#### Work to complete
1) According to the water demand forecasting text, how many MPI processes run in the Parallel Training configuration?
2) Echo the passage of the water demand forecasting text that starts at the words "This study did" and stops after "identifiable consumer data.".

#### Text for analysis

•••••

2.5. Data Availability

Restrictions apply to the availability of these data. Data were obtained from EYATH S.A. and are available from the authors with the permission of EYATH S.A. for scientific purposes.

2.6. Ethical Approval

This study did not involve human or animal subjects, and therefore, no specific ethical approval was required from an institutional review board for these aspects. The dataset utilized in this research consists exclusively of water level measurements from central reservoirs, expressed in water volume units, to forecast regional water demand. It is important to note that the data do not include any personal or sensitive information, such as residential water usage statistics or identifiable consumer data.

3. Results and Discussion

In this section, we present the experimental results of our HPC-enhanced water demand forecasting pipeline and discuss their implications. We evaluate both the forecasting accuracy of the models (Bi-LSTM + f-LSTM vs. the Random Forest baseline) and the computational performance of the system under different configurations. In particular, we compare a baseline serial execution against two HPC modes: (a) parallel training with all optimizations and (b) parallel inference, assuming models are pre-trained. We also address the rationale behind our modeling choices in light of the results and discuss the scalability and limitations of the approach.

3.1. Experimental Configurations and Performance Metrics

Figure 5 illustrates all experiments conducted on the single-node environment described in Section 2.2. We evaluated five pipeline configurations to assess the impact of parallelization, the use of pre-trained models and the use of GPUs:

Baseline (Serial, 1 core): The entire pipeline runs essentially on a single CPU core, with no Spark, no MPI, and no GPU usage. All tasks are executed sequentially in a traditional manner. This represents how long the processing and forecasting would take without any HPC enhancements. It serves as a benchmark for speedup calculations.

Parallel Training (8 cores + GPUs): The full HPC pipeline is used, with 8 MPI processes utilizing all 8 CPU cores and both GPUs. In this scenario, models are trained from scratch on the training data and then used for forecasting. This simulates the situation of retraining models regularly (e.g., daily or weekly) before producing forecasts. It demonstrates the speedups due to parallel computing when models have to be trained for each cycle.

•••••

(Extracted page text data)
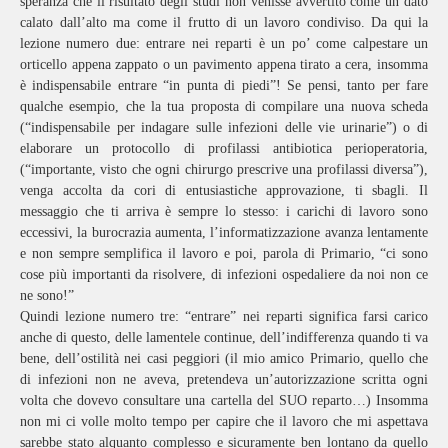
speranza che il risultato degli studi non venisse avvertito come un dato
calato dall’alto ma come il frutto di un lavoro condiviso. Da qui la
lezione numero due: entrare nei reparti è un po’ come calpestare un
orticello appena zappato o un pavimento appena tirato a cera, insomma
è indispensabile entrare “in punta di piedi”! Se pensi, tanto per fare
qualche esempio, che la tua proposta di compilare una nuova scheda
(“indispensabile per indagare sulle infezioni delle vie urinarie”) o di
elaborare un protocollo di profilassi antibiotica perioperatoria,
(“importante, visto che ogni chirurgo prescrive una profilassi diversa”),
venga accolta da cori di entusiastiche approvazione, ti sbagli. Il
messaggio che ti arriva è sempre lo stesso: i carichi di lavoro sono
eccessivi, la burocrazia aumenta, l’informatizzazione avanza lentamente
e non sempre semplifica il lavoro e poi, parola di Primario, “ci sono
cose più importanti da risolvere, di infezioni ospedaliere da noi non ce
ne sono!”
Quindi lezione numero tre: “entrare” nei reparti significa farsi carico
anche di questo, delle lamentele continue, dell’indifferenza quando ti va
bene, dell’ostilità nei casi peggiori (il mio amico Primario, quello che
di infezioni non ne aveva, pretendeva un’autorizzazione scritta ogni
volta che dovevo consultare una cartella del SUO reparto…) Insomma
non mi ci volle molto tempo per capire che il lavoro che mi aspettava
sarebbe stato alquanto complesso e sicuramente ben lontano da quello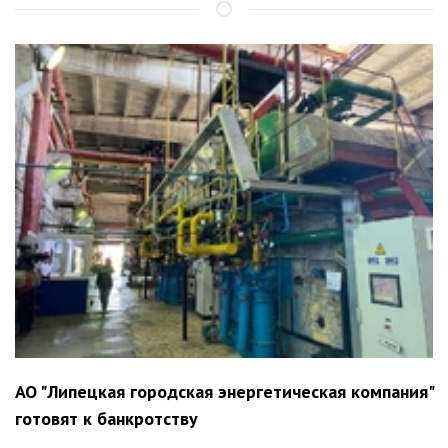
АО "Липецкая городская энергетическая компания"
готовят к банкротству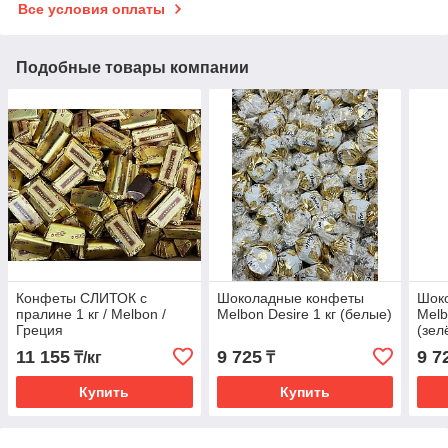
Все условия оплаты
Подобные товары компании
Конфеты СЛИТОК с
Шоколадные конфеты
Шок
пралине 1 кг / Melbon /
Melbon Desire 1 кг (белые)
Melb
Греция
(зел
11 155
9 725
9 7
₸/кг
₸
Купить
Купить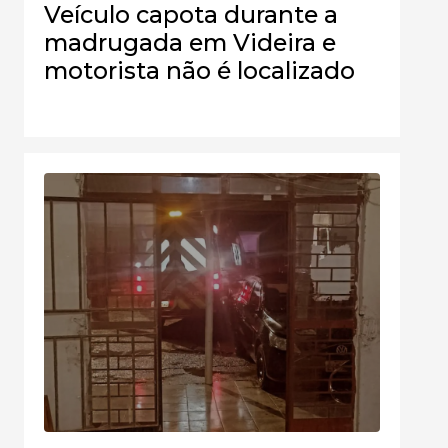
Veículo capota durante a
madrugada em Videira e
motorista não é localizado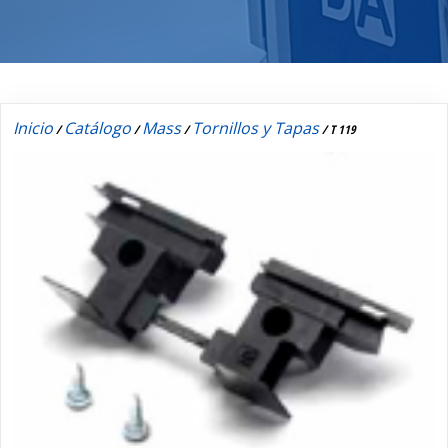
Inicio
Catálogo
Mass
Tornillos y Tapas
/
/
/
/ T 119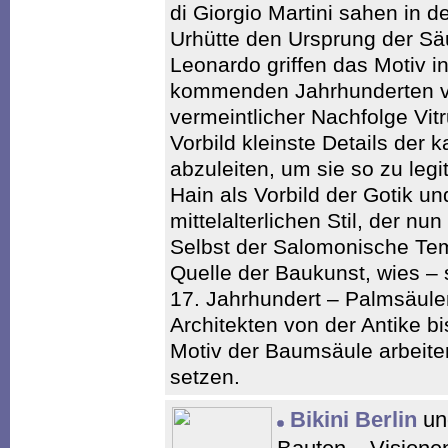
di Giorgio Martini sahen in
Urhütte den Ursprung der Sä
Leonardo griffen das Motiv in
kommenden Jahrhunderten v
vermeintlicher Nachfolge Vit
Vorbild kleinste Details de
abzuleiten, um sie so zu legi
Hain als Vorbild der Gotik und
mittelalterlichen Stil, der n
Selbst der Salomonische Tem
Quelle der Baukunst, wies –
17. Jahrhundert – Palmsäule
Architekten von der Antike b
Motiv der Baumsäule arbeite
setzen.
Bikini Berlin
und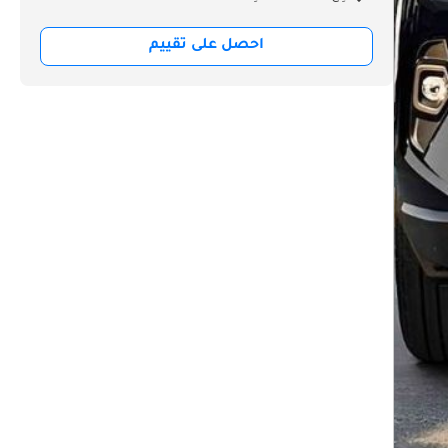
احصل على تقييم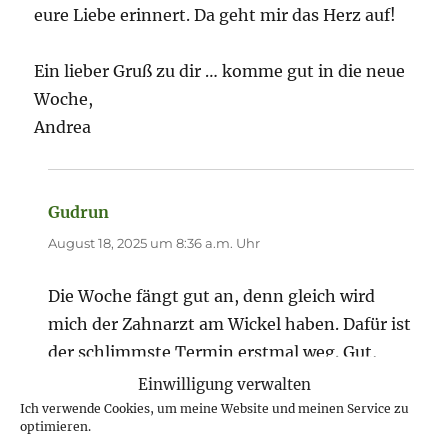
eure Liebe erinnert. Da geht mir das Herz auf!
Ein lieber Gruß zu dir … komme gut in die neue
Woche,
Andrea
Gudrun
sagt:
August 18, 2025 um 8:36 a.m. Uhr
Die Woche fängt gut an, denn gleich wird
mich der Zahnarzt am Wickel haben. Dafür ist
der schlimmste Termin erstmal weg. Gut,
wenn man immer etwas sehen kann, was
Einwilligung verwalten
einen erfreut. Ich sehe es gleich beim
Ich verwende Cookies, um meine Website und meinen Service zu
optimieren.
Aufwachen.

•••••

#### List of solutions
1) Eight MPI processes, using all 8 CPU cores.

2)
This study did not involve human or animal subjects, and therefore, no specific ethical approval was required from an institutional review board for these aspects. The dataset utilized in this research consists exclusively of water level measurements from central reservoirs, expressed in water volume units, to forecast regional water demand. It is important to note that the data do not include any personal or sensitive information, such as residential water usage statistics or identifiable consumer data.